### SUPPLIED ENTRIES

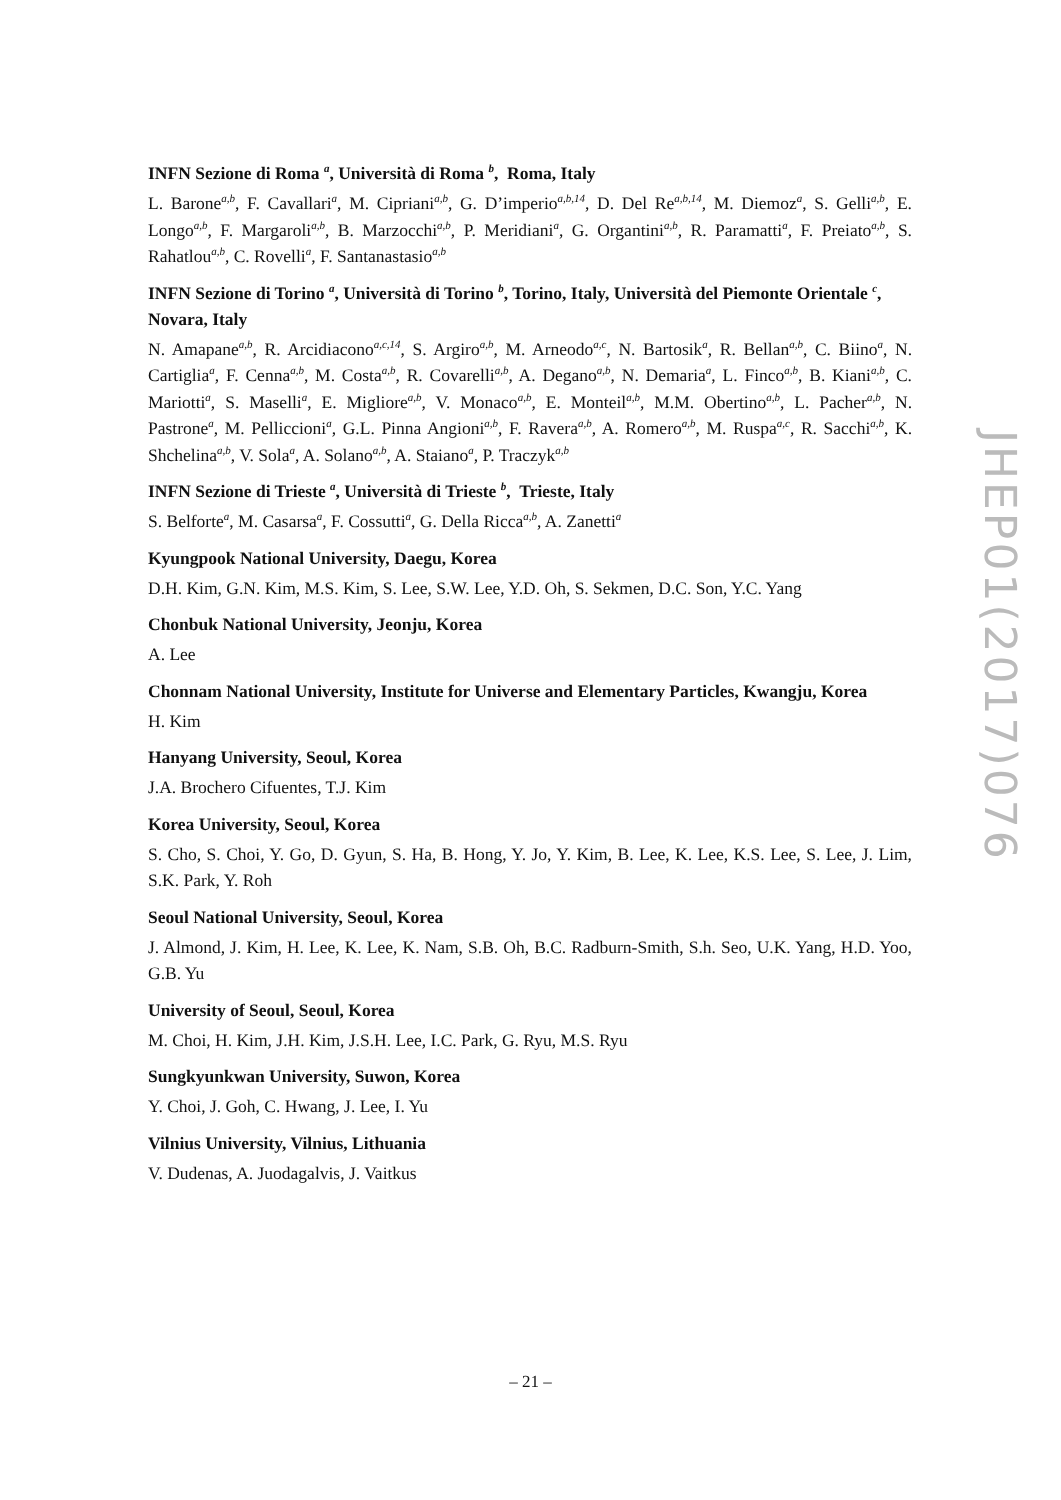INFN Sezione di Roma <sup>a</sup>, Università di Roma <sup>b</sup>, Roma, Italy
L. Barone<sup>a,b</sup>, F. Cavallari<sup>a</sup>, M. Cipriani<sup>a,b</sup>, G. D’imperio<sup>a,b,14</sup>, D. Del Re<sup>a,b,14</sup>, M. Diemoz<sup>a</sup>, S. Gelli<sup>a,b</sup>, E. Longo<sup>a,b</sup>, F. Margaroli<sup>a,b</sup>, B. Marzocchi<sup>a,b</sup>, P. Meridiani<sup>a</sup>, G. Organtini<sup>a,b</sup>, R. Paramatti<sup>a</sup>, F. Preiato<sup>a,b</sup>, S. Rahatlou<sup>a,b</sup>, C. Rovelli<sup>a</sup>, F. Santanastasio<sup>a,b</sup>
INFN Sezione di Torino <sup>a</sup>, Università di Torino <sup>b</sup>, Torino, Italy, Università del Piemonte Orientale <sup>c</sup>, Novara, Italy
N. Amapane<sup>a,b</sup>, R. Arcidiacono<sup>a,c,14</sup>, S. Argiro<sup>a,b</sup>, M. Arneodo<sup>a,c</sup>, N. Bartosik<sup>a</sup>, R. Bellan<sup>a,b</sup>, C. Biino<sup>a</sup>, N. Cartiglia<sup>a</sup>, F. Cenna<sup>a,b</sup>, M. Costa<sup>a,b</sup>, R. Covarelli<sup>a,b</sup>, A. Degano<sup>a,b</sup>, N. Demaria<sup>a</sup>, L. Finco<sup>a,b</sup>, B. Kiani<sup>a,b</sup>, C. Mariotti<sup>a</sup>, S. Maselli<sup>a</sup>, E. Migliore<sup>a,b</sup>, V. Monaco<sup>a,b</sup>, E. Monteil<sup>a,b</sup>, M.M. Obertino<sup>a,b</sup>, L. Pacher<sup>a,b</sup>, N. Pastrone<sup>a</sup>, M. Pelliccioni<sup>a</sup>, G.L. Pinna Angioni<sup>a,b</sup>, F. Ravera<sup>a,b</sup>, A. Romero<sup>a,b</sup>, M. Ruspa<sup>a,c</sup>, R. Sacchi<sup>a,b</sup>, K. Shchelina<sup>a,b</sup>, V. Sola<sup>a</sup>, A. Solano<sup>a,b</sup>, A. Staiano<sup>a</sup>, P. Traczyk<sup>a,b</sup>
INFN Sezione di Trieste <sup>a</sup>, Università di Trieste <sup>b</sup>, Trieste, Italy
S. Belforte<sup>a</sup>, M. Casarsa<sup>a</sup>, F. Cossutti<sup>a</sup>, G. Della Ricca<sup>a,b</sup>, A. Zanetti<sup>a</sup>
Kyungpook National University, Daegu, Korea
D.H. Kim, G.N. Kim, M.S. Kim, S. Lee, S.W. Lee, Y.D. Oh, S. Sekmen, D.C. Son, Y.C. Yang
Chonbuk National University, Jeonju, Korea
A. Lee
Chonnam National University, Institute for Universe and Elementary Particles, Kwangju, Korea
H. Kim
Hanyang University, Seoul, Korea
J.A. Brochero Cifuentes, T.J. Kim
Korea University, Seoul, Korea
S. Cho, S. Choi, Y. Go, D. Gyun, S. Ha, B. Hong, Y. Jo, Y. Kim, B. Lee, K. Lee, K.S. Lee, S. Lee, J. Lim, S.K. Park, Y. Roh
Seoul National University, Seoul, Korea
J. Almond, J. Kim, H. Lee, K. Lee, K. Nam, S.B. Oh, B.C. Radburn-Smith, S.h. Seo, U.K. Yang, H.D. Yoo, G.B. Yu
University of Seoul, Seoul, Korea
M. Choi, H. Kim, J.H. Kim, J.S.H. Lee, I.C. Park, G. Ryu, M.S. Ryu
Sungkyunkwan University, Suwon, Korea
Y. Choi, J. Goh, C. Hwang, J. Lee, I. Yu
Vilnius University, Vilnius, Lithuania
V. Dudenas, A. Juodagalvis, J. Vaitkus
JHEP01(2017)076
– 21 –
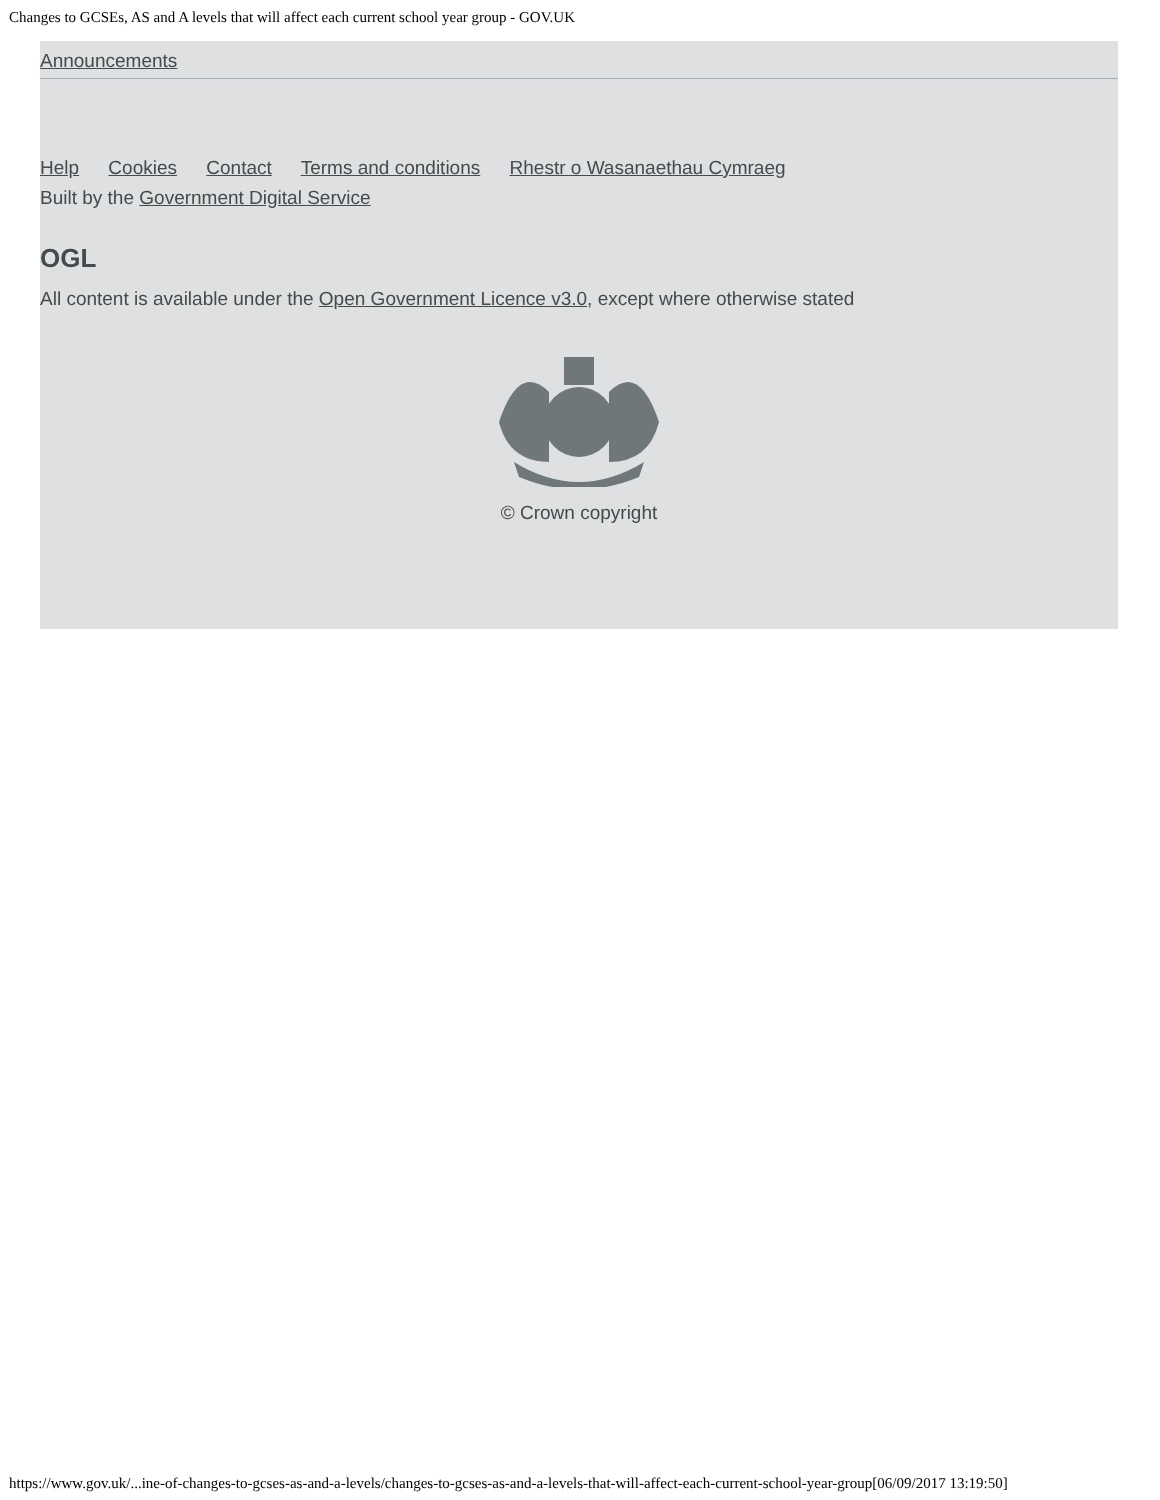Changes to GCSEs, AS and A levels that will affect each current school year group - GOV.UK
Announcements
Help Cookies Contact Terms and conditions Rhestr o Wasanaethau Cymraeg
Built by the Government Digital Service
OGL
All content is available under the Open Government Licence v3.0, except where otherwise stated
© Crown copyright
https://www.gov.uk/...ine-of-changes-to-gcses-as-and-a-levels/changes-to-gcses-as-and-a-levels-that-will-affect-each-current-school-year-group[06/09/2017 13:19:50]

######

§ YOUR ASSIGNMENT: All the records need to be repeated exactly, with the images dropped.

§ EXPECTED OUTPUT:
INFN Sezione di Roma <sup>a</sup>, Università di Roma <sup>b</sup>, Roma, Italy
L. Barone<sup>a,b</sup>, F. Cavallari<sup>a</sup>, M. Cipriani<sup>a,b</sup>, G. D’imperio<sup>a,b,14</sup>, D. Del Re<sup>a,b,14</sup>, M. Diemoz<sup>a</sup>, S. Gelli<sup>a,b</sup>, E. Longo<sup>a,b</sup>, F. Margaroli<sup>a,b</sup>, B. Marzocchi<sup>a,b</sup>, P. Meridiani<sup>a</sup>, G. Organtini<sup>a,b</sup>, R. Paramatti<sup>a</sup>, F. Preiato<sup>a,b</sup>, S. Rahatlou<sup>a,b</sup>, C. Rovelli<sup>a</sup>, F. Santanastasio<sup>a,b</sup>
INFN Sezione di Torino <sup>a</sup>, Università di Torino <sup>b</sup>, Torino, Italy, Università del Piemonte Orientale <sup>c</sup>, Novara, Italy
N. Amapane<sup>a,b</sup>, R. Arcidiacono<sup>a,c,14</sup>, S. Argiro<sup>a,b</sup>, M. Arneodo<sup>a,c</sup>, N. Bartosik<sup>a</sup>, R. Bellan<sup>a,b</sup>, C. Biino<sup>a</sup>, N. Cartiglia<sup>a</sup>, F. Cenna<sup>a,b</sup>, M. Costa<sup>a,b</sup>, R. Covarelli<sup>a,b</sup>, A. Degano<sup>a,b</sup>, N. Demaria<sup>a</sup>, L. Finco<sup>a,b</sup>, B. Kiani<sup>a,b</sup>, C. Mariotti<sup>a</sup>, S. Maselli<sup>a</sup>, E. Migliore<sup>a,b</sup>, V. Monaco<sup>a,b</sup>, E. Monteil<sup>a,b</sup>, M.M. Obertino<sup>a,b</sup>, L. Pacher<sup>a,b</sup>, N. Pastrone<sup>a</sup>, M. Pelliccioni<sup>a</sup>, G.L. Pinna Angioni<sup>a,b</sup>, F. Ravera<sup>a,b</sup>, A. Romero<sup>a,b</sup>, M. Ruspa<sup>a,c</sup>, R. Sacchi<sup>a,b</sup>, K. Shchelina<sup>a,b</sup>, V. Sola<sup>a</sup>, A. Solano<sup>a,b</sup>, A. Staiano<sup>a</sup>, P. Traczyk<sup>a,b</sup>
INFN Sezione di Trieste <sup>a</sup>, Università di Trieste <sup>b</sup>, Trieste, Italy
S. Belforte<sup>a</sup>, M. Casarsa<sup>a</sup>, F. Cossutti<sup>a</sup>, G. Della Ricca<sup>a,b</sup>, A. Zanetti<sup>a</sup>
Kyungpook National University, Daegu, Korea
D.H. Kim, G.N. Kim, M.S. Kim, S. Lee, S.W. Lee, Y.D. Oh, S. Sekmen, D.C. Son, Y.C. Yang
Chonbuk National University, Jeonju, Korea
A. Lee
Chonnam National University, Institute for Universe and Elementary Particles, Kwangju, Korea
H. Kim
Hanyang University, Seoul, Korea
J.A. Brochero Cifuentes, T.J. Kim
Korea University, Seoul, Korea
S. Cho, S. Choi, Y. Go, D. Gyun, S. Ha, B. Hong, Y. Jo, Y. Kim, B. Lee, K. Lee, K.S. Lee, S. Lee, J. Lim, S.K. Park, Y. Roh
Seoul National University, Seoul, Korea
J. Almond, J. Kim, H. Lee, K. Lee, K. Nam, S.B. Oh, B.C. Radburn-Smith, S.h. Seo, U.K. Yang, H.D. Yoo, G.B. Yu
University of Seoul, Seoul, Korea
M. Choi, H. Kim, J.H. Kim, J.S.H. Lee, I.C. Park, G. Ryu, M.S. Ryu
Sungkyunkwan University, Suwon, Korea
Y. Choi, J. Goh, C. Hwang, J. Lee, I. Yu
Vilnius University, Vilnius, Lithuania
V. Dudenas, A. Juodagalvis, J. Vaitkus
JHEP01(2017)076
– 21 –
Changes to GCSEs, AS and A levels that will affect each current school year group - GOV.UK
Announcements
Help Cookies Contact Terms and conditions Rhestr o Wasanaethau Cymraeg
Built by the Government Digital Service
OGL
All content is available under the Open Government Licence v3.0, except where otherwise stated
© Crown copyright
https://www.gov.uk/...ine-of-changes-to-gcses-as-and-a-levels/changes-to-gcses-as-and-a-levels-that-will-affect-each-current-school-year-group[06/09/2017 13:19:50]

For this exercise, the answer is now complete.